Some more complex systems of equations can be solved using the Gaussian method using computer programs. It is necessary to enter the coefficients for the unknowns into the existing empty cells, and the program itself will step by step calculate the required result, describing in detail each action.

Below are step-by-step instructions for solving such an example.

In the first step, free coefficients and numbers for unknowns are entered into empty cells. Thus, we get the same extended matrix that we write manually.

And all the necessary arithmetic operations are performed to bring the extended matrix to its canonical form. It is necessary to understand that the answer to a system of equations is not always integers. Sometimes the solution may be from fractional numbers.

Checking the correctness of the solution

The Jordan-Gauss method provides for checking the correctness of the result. In order to find out whether the coefficients are calculated correctly, you just need to substitute the result into the original system of equations. The left side of the equation must match the right side behind the equal sign. If the answers do not match, then you need to recalculate the system or try to apply to it another method of solving SLAEs known to you, such as substitution or term-by-term subtraction and addition. After all, mathematics is a science that has a huge number of different solution methods. But remember: the result should always be the same, no matter what solution method you used.

Gauss method: the most common errors when solving SLAEs

When solving linear systems of equations, errors most often occur such as incorrect transfer of coefficients into matrix form. There are systems in which some unknowns are missing from one of the equations; then, when transferring data to an extended matrix, they can be lost. As a result, when solving this system, the result may not correspond to the actual one.

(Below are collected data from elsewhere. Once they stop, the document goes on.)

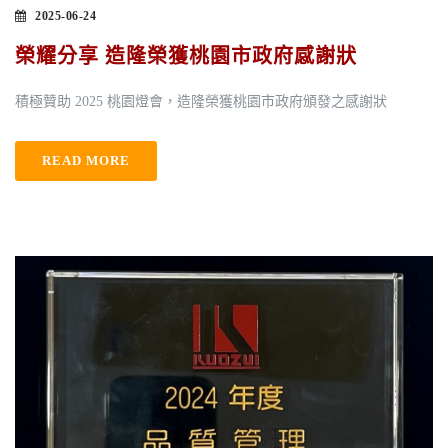
2025-06-24
榮耀分享 造隆榮獲桃園市政府感謝狀
積極贊助 2025 桃園燈會，造隆榮獲桃園市政府頒發之感謝狀
READ MORE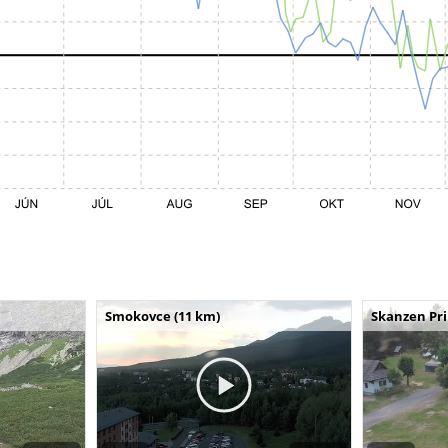
Smokovce (11 km)
Skanzen Pri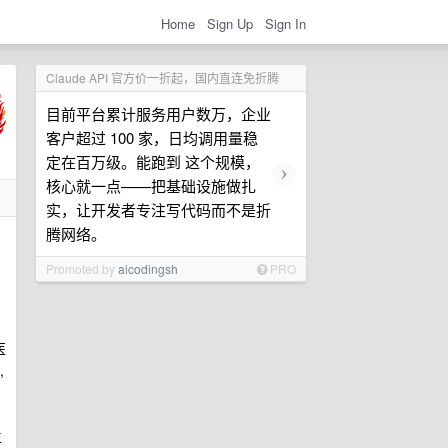
Home
Sign Up
Sign In
Claude API 官方价一折起，国内直连免折腾
目前平台累计服务用户数万，企业
客户超过 100 家，日均调用量稳
定在百万级。能跑到 这个规模，
›
核心就一点——把基础设施做扎
实，让开发者专注写代码而不是折
腾网络。
Promoted by
aicodingsh
PRO
医
,
生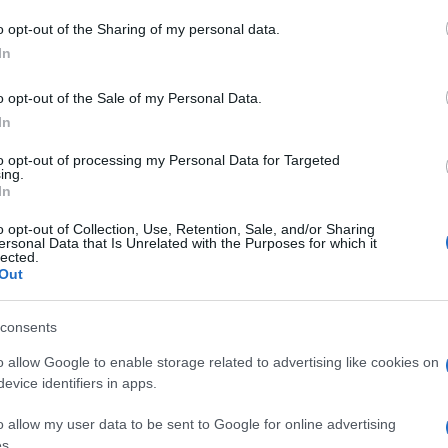
 to Google and its third-party tags to use your data for below specifi
o opt-out of the Sharing of my personal data.
ogle consent section.
In
o opt-out of the Sale of my Personal Data.
In
to opt-out of processing my Personal Data for Targeted
ing.
In
o opt-out of Collection, Use, Retention, Sale, and/or Sharing
ersonal Data that Is Unrelated with the Purposes for which it
ti preferite
lected.
Out
consents
o allow Google to enable storage related to advertising like cookies on
evice identifiers in apps.
tteri molto ampia: alcuni sono totalmente innocui,
uni ceppi tornano a far paura perché
l’abuso di
o allow my user data to be sent to Google for online advertising
o più difficile la cura delle malattie.
s.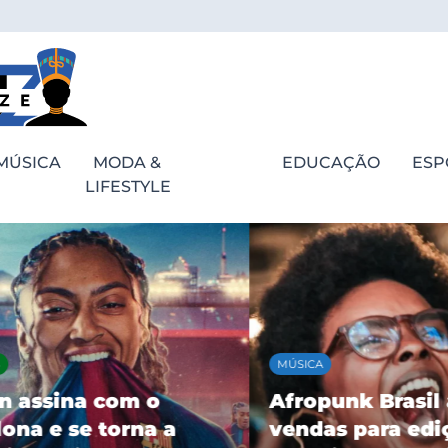
MÚSICA
MODA &
EDUCAÇÃO
ESP
LIFESTYLE
MÚSICA
assina com o
Afropunk Brasil ab
a e se torna a
vendas para ediçã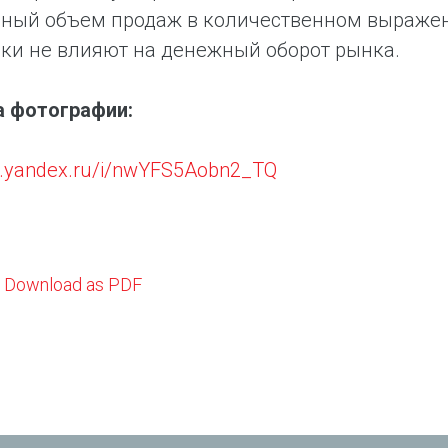
ный объем продаж в количественном выражени
ки не влияют на денежный оборот рынка.
а фотографии:
sk.yandex.ru/i/nwYFS5Aobn2_TQ
Download as PDF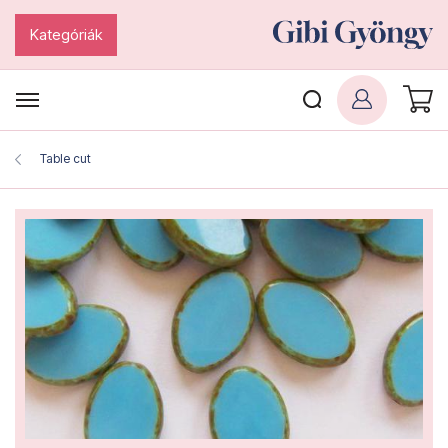
Kategóriák
Table cut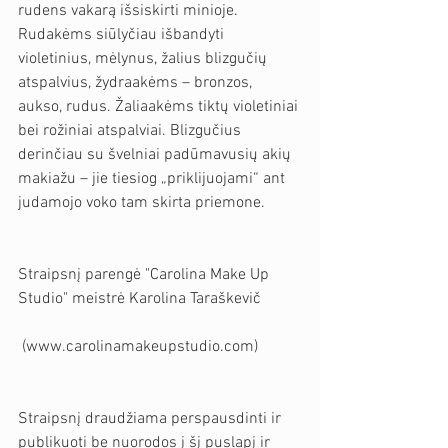
rudens vakarą išsiskirti minioje. 
Rudakėms siūlyčiau išbandyti 
violetinius, mėlynus, žalius blizgučių 
atspalvius, žydraakėms – bronzos, 
aukso, rudus. Žaliaakėms tiktų violetiniai 
bei rožiniai atspalviai. Blizgučius 
derinčiau su švelniai padūmavusių akių 
makiažu – jie tiesiog „priklijuojami“ ant 
judamojo voko tam skirta priemone. 
Straipsnį parengė "Carolina Make Up 
Studio" meistrė Karolina Taraškevič
 (www.carolinamakeupstudio.com)
Straipsnį draudžiama perspausdinti ir 
publikuoti be nuorodos į šį puslapį ir 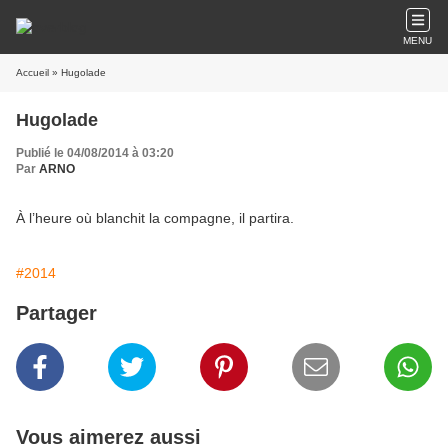
MENU
Accueil
» Hugolade
Hugolade
Publié le 04/08/2014 à 03:20
Par
ARNO
À l’heure où blanchit la compagne, il partira.
#2014
Partager
Vous aimerez aussi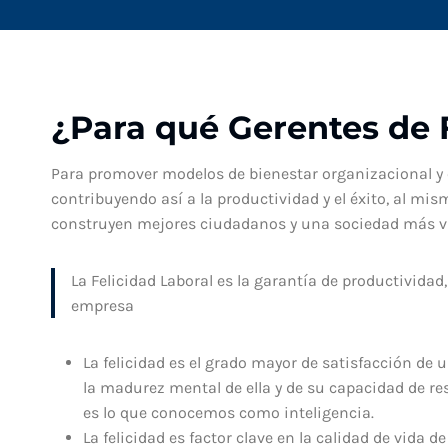
¿Para qué Gerentes de 
Para promover modelos de bienestar organizacional y
contribuyendo así a la productividad y el éxito, al mi
construyen mejores ciudadanos y una sociedad más v
La Felicidad Laboral es la garantía de productividad, 
empresa
La felicidad es el grado mayor de satisfacción de u
la madurez mental de ella y de su capacidad de re
es lo que conocemos como inteligencia.
La felicidad es factor clave en la calidad de vida d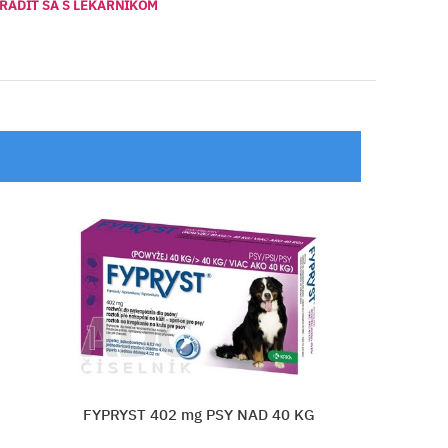
RADIŤ SA S LEKÁRNIKOM
PRYST 402 mg PSY NAD 40 KG
FRONTLIN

Another major mistake may be incorrectly writing out the final result. It is necessary to clearly understand that the first coefficient will correspond to the first unknown from the system, the second - to the second, and so on.

The Gauss method describes in detail the solution of linear equations. Thanks to it, it is easy to carry out the necessary operations and find the right result. In addition, this is a universal tool for finding a reliable answer to equations of any complexity. Maybe that's why it is so often used when solving SLAEs.